Noting that FDA’s recall followed one by the European Medicines Agency (EMA) that affected some 2,300 batches of valsartan sold to 20 European countries, the article says, “Valsartan contamination could have started as early as 2012 according to European regulators, who speculated it was caused by Zhejiang Huahai changing its manufacturing processes at that time.”

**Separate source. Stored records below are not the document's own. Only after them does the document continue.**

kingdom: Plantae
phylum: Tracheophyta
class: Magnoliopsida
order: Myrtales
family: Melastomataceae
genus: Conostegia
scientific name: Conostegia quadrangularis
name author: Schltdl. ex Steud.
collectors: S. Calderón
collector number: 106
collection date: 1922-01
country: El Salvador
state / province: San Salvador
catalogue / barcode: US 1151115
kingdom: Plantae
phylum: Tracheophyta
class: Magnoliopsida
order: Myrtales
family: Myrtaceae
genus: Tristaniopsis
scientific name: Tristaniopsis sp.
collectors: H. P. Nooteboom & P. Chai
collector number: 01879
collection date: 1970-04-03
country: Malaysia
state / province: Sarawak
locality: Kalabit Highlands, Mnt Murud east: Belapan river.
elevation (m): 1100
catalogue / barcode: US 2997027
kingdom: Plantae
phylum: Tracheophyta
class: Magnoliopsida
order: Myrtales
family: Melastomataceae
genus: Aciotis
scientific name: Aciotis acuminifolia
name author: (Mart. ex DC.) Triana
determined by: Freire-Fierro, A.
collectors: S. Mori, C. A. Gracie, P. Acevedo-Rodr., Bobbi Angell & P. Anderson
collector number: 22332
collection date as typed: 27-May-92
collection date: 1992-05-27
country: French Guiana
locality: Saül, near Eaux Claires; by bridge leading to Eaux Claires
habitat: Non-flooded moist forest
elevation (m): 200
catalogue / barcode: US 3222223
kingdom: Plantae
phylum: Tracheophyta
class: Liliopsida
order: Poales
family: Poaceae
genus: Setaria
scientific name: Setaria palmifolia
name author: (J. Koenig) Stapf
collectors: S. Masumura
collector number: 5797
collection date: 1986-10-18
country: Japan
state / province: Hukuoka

The executive summary of a World Health Organization PDF called “Concise International Chemical Assessment Document 38,” provided the following description of NDMA:

“NDMA is the simplest dialkylnitrosamine. It is no longer used industrially or commercially in Canada or the USA but continues to be released as a by-product and contaminant from various industries and from municipal wastewater treatment plants. Major releases of NDMA have been from the manufacture of pesticides, rubber tires, alkylamines, and dyes. NDMA may also form under natural conditions in air, water, and soil as a result of chemical, photochemical, and biological processes and has been detected in drinking-water and in automobile exhaust.”

Founded in 1989, Zhejiang Huahai Pharmaceutical Co., Ltd.’s website says its “workshops of formulation are designed in strict compliance with the international cGMP standard, where the most advanced automatic pharmaceutical production equipment in the world was introduced. We are the first pharmaceutical company in China that has passed USA FDA approval.”